→ BRIEF
Extract the stretch of rows from the line that contains "order: Cypriniformes" through the line that contains "common name: Stilt sandpiper", both included, and reproduce those lines exactly as they appear.

— Begin EXERCISE MATERIAL —

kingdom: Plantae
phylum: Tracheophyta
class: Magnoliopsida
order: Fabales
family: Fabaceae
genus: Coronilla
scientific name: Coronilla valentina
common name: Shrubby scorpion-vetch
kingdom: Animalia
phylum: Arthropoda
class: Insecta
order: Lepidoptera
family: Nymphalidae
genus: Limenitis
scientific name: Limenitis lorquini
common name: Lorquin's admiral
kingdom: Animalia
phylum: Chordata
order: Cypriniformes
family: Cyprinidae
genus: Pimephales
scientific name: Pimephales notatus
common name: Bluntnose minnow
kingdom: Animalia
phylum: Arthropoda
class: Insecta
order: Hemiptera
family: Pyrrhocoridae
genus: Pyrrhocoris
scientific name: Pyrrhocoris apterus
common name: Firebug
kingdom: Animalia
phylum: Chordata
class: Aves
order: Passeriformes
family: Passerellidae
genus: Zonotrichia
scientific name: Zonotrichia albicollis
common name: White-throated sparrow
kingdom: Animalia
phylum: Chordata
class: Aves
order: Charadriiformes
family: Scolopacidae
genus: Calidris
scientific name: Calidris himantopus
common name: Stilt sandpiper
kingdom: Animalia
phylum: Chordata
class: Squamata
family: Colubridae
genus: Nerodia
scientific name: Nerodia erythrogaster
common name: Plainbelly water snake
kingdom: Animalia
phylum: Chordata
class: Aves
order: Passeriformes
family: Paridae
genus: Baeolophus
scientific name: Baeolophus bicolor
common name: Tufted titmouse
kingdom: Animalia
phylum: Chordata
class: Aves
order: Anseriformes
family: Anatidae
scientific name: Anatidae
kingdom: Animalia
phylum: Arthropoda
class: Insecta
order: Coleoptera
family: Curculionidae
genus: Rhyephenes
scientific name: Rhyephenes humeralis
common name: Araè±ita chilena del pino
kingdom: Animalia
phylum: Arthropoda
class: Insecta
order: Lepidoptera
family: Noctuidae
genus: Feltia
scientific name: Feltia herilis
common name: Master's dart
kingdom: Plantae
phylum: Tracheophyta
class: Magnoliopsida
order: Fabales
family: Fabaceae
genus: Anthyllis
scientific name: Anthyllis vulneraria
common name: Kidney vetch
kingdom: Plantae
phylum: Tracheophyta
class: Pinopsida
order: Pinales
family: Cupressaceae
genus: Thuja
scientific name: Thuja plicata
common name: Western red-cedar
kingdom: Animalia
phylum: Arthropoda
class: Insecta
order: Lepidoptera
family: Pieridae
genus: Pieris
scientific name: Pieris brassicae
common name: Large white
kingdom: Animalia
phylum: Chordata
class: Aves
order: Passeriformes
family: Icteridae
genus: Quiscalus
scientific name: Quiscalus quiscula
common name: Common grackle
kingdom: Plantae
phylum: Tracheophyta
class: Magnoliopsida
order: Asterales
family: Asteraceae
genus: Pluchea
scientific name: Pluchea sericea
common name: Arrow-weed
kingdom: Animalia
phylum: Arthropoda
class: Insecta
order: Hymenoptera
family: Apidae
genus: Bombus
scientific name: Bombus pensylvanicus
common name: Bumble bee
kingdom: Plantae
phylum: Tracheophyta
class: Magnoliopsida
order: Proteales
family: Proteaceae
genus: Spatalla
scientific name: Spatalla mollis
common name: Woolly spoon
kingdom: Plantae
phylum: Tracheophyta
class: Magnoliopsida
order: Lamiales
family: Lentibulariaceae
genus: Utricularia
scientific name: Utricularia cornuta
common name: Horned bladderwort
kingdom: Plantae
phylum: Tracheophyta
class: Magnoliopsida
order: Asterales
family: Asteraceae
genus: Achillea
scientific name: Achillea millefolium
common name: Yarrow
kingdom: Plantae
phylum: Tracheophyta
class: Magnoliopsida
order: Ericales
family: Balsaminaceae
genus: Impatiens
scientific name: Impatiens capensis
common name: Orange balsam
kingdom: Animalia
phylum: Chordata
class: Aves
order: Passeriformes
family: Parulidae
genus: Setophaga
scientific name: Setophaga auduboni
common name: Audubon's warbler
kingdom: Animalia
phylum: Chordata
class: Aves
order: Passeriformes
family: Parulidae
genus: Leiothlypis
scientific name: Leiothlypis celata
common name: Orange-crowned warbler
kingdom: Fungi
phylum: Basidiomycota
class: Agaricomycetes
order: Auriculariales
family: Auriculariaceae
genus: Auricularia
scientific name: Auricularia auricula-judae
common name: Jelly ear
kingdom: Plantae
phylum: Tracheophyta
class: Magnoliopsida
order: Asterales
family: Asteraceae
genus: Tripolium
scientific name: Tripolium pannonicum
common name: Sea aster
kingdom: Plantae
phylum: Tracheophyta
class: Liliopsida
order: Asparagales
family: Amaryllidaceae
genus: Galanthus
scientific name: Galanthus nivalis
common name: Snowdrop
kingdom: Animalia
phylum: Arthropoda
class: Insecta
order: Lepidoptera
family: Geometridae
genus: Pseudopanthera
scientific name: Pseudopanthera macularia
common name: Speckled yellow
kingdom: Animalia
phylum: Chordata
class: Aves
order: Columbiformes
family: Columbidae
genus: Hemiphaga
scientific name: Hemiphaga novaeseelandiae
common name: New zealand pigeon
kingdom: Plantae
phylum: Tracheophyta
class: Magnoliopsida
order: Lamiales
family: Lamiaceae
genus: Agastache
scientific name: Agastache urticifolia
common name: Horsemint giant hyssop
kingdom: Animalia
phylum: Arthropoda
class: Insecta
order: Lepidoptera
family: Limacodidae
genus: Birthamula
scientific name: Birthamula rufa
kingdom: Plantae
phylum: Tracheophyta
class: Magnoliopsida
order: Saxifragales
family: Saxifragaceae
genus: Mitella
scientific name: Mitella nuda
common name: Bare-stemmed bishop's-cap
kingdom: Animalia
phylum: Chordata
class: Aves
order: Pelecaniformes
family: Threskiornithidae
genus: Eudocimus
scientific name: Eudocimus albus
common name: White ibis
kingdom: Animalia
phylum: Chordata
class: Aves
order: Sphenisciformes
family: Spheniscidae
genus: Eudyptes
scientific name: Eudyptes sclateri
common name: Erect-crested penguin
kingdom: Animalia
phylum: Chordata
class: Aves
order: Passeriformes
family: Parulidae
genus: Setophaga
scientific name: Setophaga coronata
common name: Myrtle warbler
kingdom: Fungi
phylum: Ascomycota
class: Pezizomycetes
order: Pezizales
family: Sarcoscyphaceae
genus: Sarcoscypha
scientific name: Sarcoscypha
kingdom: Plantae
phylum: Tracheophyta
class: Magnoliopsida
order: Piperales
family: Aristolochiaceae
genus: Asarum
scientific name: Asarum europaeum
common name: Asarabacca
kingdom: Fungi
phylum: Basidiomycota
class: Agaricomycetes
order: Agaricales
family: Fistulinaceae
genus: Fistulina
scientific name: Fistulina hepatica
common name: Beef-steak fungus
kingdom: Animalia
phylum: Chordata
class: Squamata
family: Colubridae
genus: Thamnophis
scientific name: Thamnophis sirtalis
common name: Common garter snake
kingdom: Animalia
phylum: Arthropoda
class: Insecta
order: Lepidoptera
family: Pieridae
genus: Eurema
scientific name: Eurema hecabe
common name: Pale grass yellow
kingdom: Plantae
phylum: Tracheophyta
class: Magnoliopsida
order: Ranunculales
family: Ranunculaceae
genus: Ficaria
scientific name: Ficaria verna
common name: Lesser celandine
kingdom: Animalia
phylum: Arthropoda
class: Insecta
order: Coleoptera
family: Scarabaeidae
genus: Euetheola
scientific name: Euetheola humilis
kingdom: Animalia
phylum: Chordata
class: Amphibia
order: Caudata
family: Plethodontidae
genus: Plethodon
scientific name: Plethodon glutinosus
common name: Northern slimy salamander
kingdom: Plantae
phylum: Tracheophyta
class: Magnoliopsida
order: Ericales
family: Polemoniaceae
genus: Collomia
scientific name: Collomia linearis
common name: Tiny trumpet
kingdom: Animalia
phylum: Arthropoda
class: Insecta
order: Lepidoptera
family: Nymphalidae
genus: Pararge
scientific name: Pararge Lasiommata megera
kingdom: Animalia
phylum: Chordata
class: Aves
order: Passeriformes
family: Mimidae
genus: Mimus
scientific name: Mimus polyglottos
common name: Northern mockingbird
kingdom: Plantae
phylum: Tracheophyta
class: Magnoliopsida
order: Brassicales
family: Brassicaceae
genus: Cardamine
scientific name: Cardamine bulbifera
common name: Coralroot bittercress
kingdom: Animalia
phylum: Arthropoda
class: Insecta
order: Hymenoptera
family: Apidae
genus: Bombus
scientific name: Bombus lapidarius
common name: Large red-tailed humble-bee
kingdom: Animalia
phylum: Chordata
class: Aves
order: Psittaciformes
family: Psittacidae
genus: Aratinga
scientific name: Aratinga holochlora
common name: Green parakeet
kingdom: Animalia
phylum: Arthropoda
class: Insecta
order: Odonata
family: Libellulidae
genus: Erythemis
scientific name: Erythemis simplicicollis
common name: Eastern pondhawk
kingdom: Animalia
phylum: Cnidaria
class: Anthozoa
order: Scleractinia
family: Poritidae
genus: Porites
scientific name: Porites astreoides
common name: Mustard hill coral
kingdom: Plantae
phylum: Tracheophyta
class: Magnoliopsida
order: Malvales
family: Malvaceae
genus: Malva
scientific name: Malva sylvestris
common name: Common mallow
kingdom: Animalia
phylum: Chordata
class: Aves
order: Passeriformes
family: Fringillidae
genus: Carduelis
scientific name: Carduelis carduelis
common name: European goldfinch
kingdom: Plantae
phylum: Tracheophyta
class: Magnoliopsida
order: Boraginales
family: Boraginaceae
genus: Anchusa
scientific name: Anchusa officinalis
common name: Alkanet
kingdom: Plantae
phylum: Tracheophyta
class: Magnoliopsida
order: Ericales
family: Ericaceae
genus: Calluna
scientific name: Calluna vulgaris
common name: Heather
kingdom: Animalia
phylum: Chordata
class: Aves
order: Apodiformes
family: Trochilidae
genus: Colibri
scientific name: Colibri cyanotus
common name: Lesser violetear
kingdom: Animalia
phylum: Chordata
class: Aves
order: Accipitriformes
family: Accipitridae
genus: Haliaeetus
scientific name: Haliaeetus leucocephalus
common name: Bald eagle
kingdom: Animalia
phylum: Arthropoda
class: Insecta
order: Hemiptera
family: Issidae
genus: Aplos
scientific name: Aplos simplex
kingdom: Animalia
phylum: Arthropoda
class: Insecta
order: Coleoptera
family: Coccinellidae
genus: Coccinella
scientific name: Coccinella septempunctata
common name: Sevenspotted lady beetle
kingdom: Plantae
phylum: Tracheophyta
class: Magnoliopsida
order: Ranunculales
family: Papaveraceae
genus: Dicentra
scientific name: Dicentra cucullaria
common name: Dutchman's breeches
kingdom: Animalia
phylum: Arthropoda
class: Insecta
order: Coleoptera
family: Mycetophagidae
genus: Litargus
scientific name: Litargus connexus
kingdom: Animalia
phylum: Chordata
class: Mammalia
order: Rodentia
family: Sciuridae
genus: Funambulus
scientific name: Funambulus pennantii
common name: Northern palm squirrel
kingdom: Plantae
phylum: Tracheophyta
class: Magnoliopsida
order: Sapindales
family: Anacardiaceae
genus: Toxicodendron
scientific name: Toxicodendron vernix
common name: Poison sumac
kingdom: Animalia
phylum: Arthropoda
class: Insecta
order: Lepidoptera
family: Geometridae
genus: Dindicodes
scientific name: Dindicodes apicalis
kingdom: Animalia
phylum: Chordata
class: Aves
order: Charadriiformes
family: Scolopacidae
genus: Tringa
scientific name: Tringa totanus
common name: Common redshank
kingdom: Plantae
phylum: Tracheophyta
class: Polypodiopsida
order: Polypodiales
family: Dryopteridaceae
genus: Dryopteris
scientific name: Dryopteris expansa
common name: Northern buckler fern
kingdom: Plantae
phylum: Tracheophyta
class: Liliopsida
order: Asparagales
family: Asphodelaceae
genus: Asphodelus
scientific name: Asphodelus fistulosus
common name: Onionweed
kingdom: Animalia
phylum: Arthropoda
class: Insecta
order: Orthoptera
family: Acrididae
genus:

— End EXERCISE MATERIAL —

→ OUTPUT FOR THIS TASK
order: Cypriniformes
family: Cyprinidae
genus: Pimephales
scientific name: Pimephales notatus
common name: Bluntnose minnow
kingdom: Animalia
phylum: Arthropoda
class: Insecta
order: Hemiptera
family: Pyrrhocoridae
genus: Pyrrhocoris
scientific name: Pyrrhocoris apterus
common name: Firebug
kingdom: Animalia
phylum: Chordata
class: Aves
order: Passeriformes
family: Passerellidae
genus: Zonotrichia
scientific name: Zonotrichia albicollis
common name: White-throated sparrow
kingdom: Animalia
phylum: Chordata
class: Aves
order: Charadriiformes
family: Scolopacidae
genus: Calidris
scientific name: Calidris himantopus
common name: Stilt sandpiper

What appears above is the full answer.